5.2 Verweerder betwist een en ander. Verweerder stelt dat uit de e-mail van 30 oktober 2016 van de heer S aan klager sub 2 volgt dat er geen enkele onduidelijkheid bestond over de vraag op wiens verzoek verweerder aanwezig was en wiens belangen verweerder in het kader van de bespreking behartigde. Evenmin bestond er onduidelijkheid over de professie en identiteit van verweerder. De in de gesprekken uitgewisselde informatie is ook niet van belang voor de tussen partijen gevoerde procedures. Verweerder heeft nimmer als advocaat de belangen van klagers behartigd.
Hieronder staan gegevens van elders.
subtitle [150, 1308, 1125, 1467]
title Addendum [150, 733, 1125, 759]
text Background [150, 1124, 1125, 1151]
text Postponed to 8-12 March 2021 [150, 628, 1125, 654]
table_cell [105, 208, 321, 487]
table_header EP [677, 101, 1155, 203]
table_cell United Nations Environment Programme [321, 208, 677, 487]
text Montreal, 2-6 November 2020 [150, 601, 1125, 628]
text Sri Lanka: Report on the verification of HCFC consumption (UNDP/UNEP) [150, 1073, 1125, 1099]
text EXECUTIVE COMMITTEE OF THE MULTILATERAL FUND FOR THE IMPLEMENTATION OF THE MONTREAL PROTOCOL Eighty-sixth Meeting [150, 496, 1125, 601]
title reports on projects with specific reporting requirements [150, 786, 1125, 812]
Van belangenverstrengeling is dan ook geen sprake, aldus steeds verweerder.

5.3 De raad overweegt als volgt. Uit het klachtdossier volgt dat alle gesprekspartners er tijdens de gesprekken die in november 2016 hebben plaatsgevonden mee bekend waren dat verweerder van beroep advocaat is. Aldus heeft verweerder tijdens die gesprekken geen onduidelijkheid laten bestaan over zijn hoedanigheid. Vanaf januari 2017 is verweerder de heer S als advocaat gaan bijstaan. Gesteld noch gebleken is dat klagers daarmee niet bekend waren. Aldus kan niet gezegd worden dat verweerder onduidelijkheid heeft laten bestaan over de hoedanigheid waarin hij heeft opgetreden. Dat zijn rol gedurende het geschil is veranderd maakt niet dat verweerder tuchtrechtelijk verwijtbaar heeft gehandeld. De raad stelt daarbij in zijn algemeenheid voorop dat het ongewenst kan zijn dat advocaten in meer hoedanigheden bij een zaak betrokken zijn, zoals in de onderhavige kwestie het geval was. Daarin schuilt immers het gevaar van schending van de kernwaarde onafhankelijkheid. Daarnaast kan het optreden van een advocaat met meer hoedanigheden een schijn van onvoldoende integriteit opleveren. In onderhavig geval kan aan het optreden van verweerder evenwel niet de gevolgtrekking worden verbonden dat verweerder opzettelijk onduidelijkheid heeft laten bestaan over de hoedanigheid waarin hij heeft opgetreden. Naar het oordeel van de raad heeft bij klagers namelijk geen misverstand kunnen bestaan over de hoedanigheid waarin verweerder optrad in enerzijds de gesprekken in november 2016, en anderzijds de tussen partijen gevoerde procedures vanaf januari 2017. Ook is de raad niet gebleken dat verweerder zich schuldig heeft gemaakt aan belangenverstrengeling. Daarvan zou eerst sprake kunnen zijn indien vaststaat dat verweerder in eerste instantie (mede) namens klagers is opgetreden. Klagers hebben weliswaar gesteld dat verweerder als onpartijdig mediator is opgetreden tijdens de gesprekken die plaatsvonden in november 2016, maar klagers hebben deze stelling onvoldoende onderbouwd. Dat verweerder op enig moment als onpartijdig bemiddelaar of mediator voor zowel klager sub 2 als de heer S zou zijn opgetreden blijkt ook niet uit het klachtdossier. Van een mediationovereenkomst of overeengekomen geheimhoudingsplicht is niet gebleken. Klachtonderdelen a) en b) zijn ongegrond.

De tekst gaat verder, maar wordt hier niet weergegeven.